Turtles "explore the world with their mouths," Grandinetti said.
Adventure Aquarium partnered this year with the North Carolina Aquarium at Pine Knoll Shores to help more loggerheads survive. Many females nest on North Carolina beaches, each turtle burying as much as 35 pounds of eggs in the sand, according to NOAA. When the turtles hatch, they must claw their way out and run to the ocean.
The babies make their journey at night, when they're less likely to be seen by predators. They instinctually use the light of the moon to find the sea, so lights from homes and businesses along the shore confuse them. Some run the wrong way. Others, like Ozzy, are too weak to reach the water or emerge from the sand.
Volunteers from the North Carolina Wildlife Resources Commission watch the nests, retrieving any turtles that do not complete the journey. They are kept by aquariums across the country for one year and then released.

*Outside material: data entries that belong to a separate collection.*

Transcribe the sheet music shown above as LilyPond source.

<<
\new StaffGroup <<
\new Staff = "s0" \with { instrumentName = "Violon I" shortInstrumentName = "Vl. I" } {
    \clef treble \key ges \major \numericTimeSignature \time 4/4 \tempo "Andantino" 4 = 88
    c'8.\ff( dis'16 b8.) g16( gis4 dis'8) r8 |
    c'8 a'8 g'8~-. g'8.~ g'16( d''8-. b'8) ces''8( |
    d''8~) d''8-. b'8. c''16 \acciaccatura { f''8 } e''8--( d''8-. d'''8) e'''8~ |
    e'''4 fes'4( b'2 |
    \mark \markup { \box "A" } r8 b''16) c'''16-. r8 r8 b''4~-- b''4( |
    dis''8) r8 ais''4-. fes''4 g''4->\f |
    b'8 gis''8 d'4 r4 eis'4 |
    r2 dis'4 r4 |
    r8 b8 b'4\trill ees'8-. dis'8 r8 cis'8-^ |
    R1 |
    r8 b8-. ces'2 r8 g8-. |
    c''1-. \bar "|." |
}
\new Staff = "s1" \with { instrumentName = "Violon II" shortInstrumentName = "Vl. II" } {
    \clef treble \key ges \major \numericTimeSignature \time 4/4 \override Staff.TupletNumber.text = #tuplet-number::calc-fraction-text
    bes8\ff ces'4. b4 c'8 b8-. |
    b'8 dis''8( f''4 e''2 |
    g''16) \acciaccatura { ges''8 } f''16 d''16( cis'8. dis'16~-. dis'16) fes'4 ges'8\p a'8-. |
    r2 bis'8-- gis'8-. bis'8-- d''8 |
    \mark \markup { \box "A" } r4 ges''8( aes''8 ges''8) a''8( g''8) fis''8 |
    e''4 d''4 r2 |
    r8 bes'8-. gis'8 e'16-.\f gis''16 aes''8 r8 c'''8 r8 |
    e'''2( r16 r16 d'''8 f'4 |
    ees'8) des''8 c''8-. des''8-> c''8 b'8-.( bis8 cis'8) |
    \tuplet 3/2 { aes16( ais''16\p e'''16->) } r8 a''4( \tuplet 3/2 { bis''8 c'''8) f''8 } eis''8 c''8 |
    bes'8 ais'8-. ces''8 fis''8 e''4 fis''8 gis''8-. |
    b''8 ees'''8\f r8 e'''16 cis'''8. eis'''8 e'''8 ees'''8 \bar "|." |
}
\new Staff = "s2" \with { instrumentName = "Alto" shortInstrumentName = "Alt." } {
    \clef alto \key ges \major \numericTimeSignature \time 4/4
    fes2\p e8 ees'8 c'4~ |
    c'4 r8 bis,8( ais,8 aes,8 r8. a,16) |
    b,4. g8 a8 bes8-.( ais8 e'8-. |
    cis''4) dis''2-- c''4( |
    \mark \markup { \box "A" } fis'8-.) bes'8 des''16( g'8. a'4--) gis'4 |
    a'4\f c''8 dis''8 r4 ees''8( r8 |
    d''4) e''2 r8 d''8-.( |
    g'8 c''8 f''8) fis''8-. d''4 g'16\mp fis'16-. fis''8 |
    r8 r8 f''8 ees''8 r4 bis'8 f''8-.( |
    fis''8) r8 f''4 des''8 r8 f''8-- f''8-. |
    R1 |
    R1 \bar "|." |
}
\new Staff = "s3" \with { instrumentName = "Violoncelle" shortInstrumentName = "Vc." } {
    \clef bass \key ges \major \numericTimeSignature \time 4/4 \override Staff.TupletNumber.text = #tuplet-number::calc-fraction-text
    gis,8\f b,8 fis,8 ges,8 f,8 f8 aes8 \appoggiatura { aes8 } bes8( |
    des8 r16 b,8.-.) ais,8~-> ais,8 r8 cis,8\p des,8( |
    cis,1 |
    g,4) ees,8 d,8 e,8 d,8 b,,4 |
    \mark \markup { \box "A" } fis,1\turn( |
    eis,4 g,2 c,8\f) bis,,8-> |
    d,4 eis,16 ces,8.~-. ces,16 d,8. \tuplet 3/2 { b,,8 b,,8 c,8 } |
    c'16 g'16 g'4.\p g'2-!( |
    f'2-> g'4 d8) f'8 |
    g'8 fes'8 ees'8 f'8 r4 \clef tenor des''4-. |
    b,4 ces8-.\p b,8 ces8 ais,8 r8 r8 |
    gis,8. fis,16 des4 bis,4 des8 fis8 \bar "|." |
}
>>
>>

Volunteers dug up Ozzy in July 2011 and took him to the North Carolina aquarium. That's when veterinarians noticed that he wasn't growing as quickly as the others and that his hind fins had slight deformities.
The North Carolina aquarium called Adventure Aquarium to offer them a 3-month-old loggerhead to monitor for one year. They also asked whether there was space for Ozzy in Camden.
Adventure Aquarium eagerly accepted, knowing that it had the room and staff to care for both and that visitors could watch Ozzy grow up.
Name that turtle
Along with Ozzy, Camden now has a grapefruit-sized 3-month-old loggerhead on exhibit. The tiny turtle doesn't yet have a name: The aquarium will hold a Facebook contest to pick one. Next year, the turtle will be tagged with a locator device and released into the ocean. Adventure Aquarium plans to monitor his life at sea, updating patrons on his whereabouts.
The aquarium hopes to foster baby loggerheads every year, caring for and tracking turtles for years ahead, said Kim Walker, an aquarium spokeswoman.